Methods: We measured intestinal permeability (melibiose and rhamnose), active (3-O-methyl-d-glucose (3-OMG)) and passive (d-xylose) carrier-mediated absorption in 20 CHF patients (12 edematous and 8 non-edematous) and 8 controls by saccharide absorption technique assessing urinary recovery of orally administered sugars. We additionally measured LPS concentrations in 42 patients with decompensated heart failure and after recompensation.
Results: CHF patients had a 54% reduction of active carrier-mediated intestinal transport compared to controls (p<0.0001). This reduction was strongest in edematous compared to non-edematous patients and controls (recovery in urine: 13.2±2.0% vs. 20.8±2.4% vs. 36.0 ± 3.7%, all p ≤ 0.05). Patients showed a 34% reduction of passive carrier-mediated transport, strongest in edematous patients (p=0.006). A greater impairment of active carrier-mediated transport remained significant after adjustment for non-mucosal factors in CHF (p=0.0004). Non carrier-mediated intestinal permeability was not altered. Data from 42 decompensated patients showed a decrease in LPS after recompensation (p=0.004). Edematous patients had highest blood concentrations of LPS, TNF and sTNF-R1 (p<0.04). CHF patients with abnormal LPS concentrations >0.50EU/mL (n=7) had the highest concentrations of TNF (7.0 ± 1.6 vs. 3.1 ± 0.3pg/mL, p<0.02), and sTNF-R1 (3499 ± 52 vs. 1599±219 pg/mL, p=0.02).

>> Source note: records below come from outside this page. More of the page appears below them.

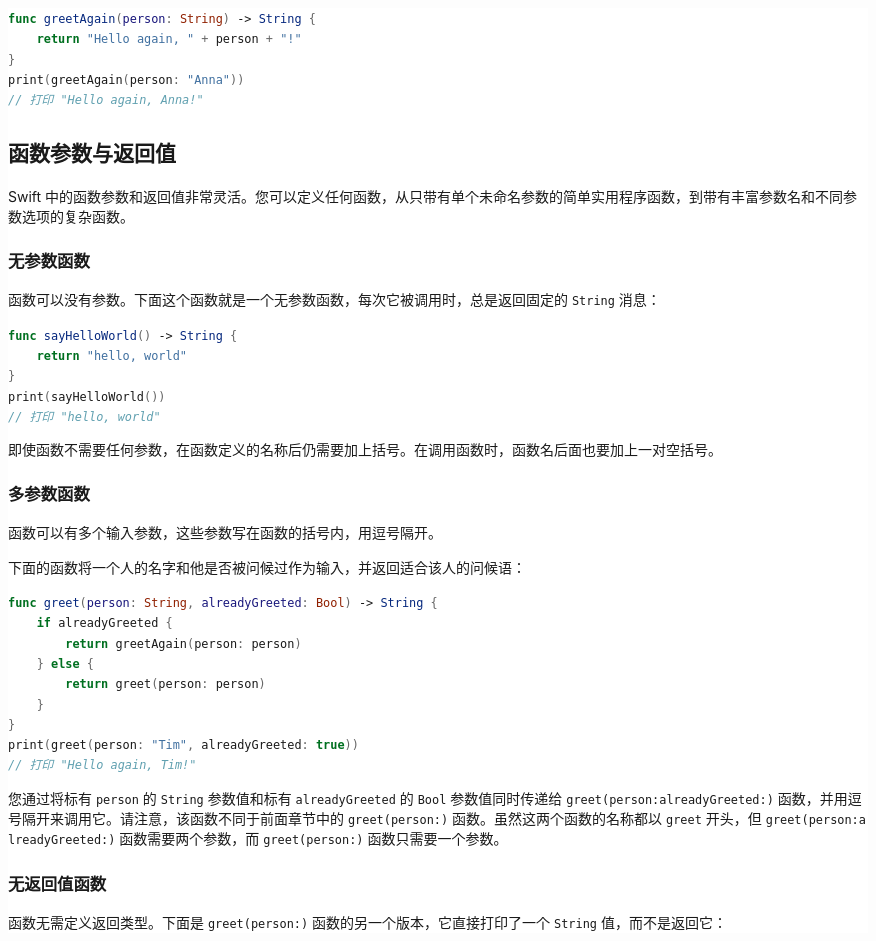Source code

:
 ```swift
func greetAgain(person: String) -> String {
    return "Hello again, " + person + "!"
}
print(greetAgain(person: "Anna"))
// 打印 "Hello again, Anna!"
```



## 函数参数与返回值

Swift 中的函数参数和返回值非常灵活。您可以定义任何函数，从只带有单个未命名参数的简单实用程序函数，到带有丰富参数名和不同参数选项的复杂函数。

### 无参数函数

函数可以没有参数。下面这个函数就是一个无参数函数，每次它被调用时，总是返回固定的 `String` 消息：

```swift
func sayHelloWorld() -> String {
    return "hello, world"
}
print(sayHelloWorld())
// 打印 "hello, world"
```



即使函数不需要任何参数，在函数定义的名称后仍需要加上括号。在调用函数时，函数名后面也要加上一对空括号。

### 多参数函数

函数可以有多个输入参数，这些参数写在函数的括号内，用逗号隔开。

下面的函数将一个人的名字和他是否被问候过作为输入，并返回适合该人的问候语：

```swift
func greet(person: String, alreadyGreeted: Bool) -> String {
    if alreadyGreeted {
        return greetAgain(person: person)
    } else {
        return greet(person: person)
    }
}
print(greet(person: "Tim", alreadyGreeted: true))
// 打印 "Hello again, Tim!"
```



您通过将标有 `person` 的 `String` 参数值和标有 `alreadyGreeted` 的 `Bool` 参数值同时传递给 `greet(person:alreadyGreeted:)` 函数，并用逗号隔开来调用它。请注意，该函数不同于前面章节中的 `greet(person:)` 函数。虽然这两个函数的名称都以 `greet` 开头，但 `greet(person:alreadyGreeted:)` 函数需要两个参数，而 `greet(person:)` 函数只需要一个参数。

### 无返回值函数

函数无需定义返回类型。下面是 `greet(person:)` 函数的另一个版本，它直接打印了一个 `String` 值，而不是返回它：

Conclusion: Active carrier-mediated intestinal transport is reduced in decompensated CHF indicating epithelial dysfunction possibly as a consequence of intestinal ischemia. Higher LPS concentrations in edematous CHF relate to inflammation. LPS decreased after recompensation. This suggests a cause/effect relationship between edematous gut wall, epithelial dysfunction and translocating LPS.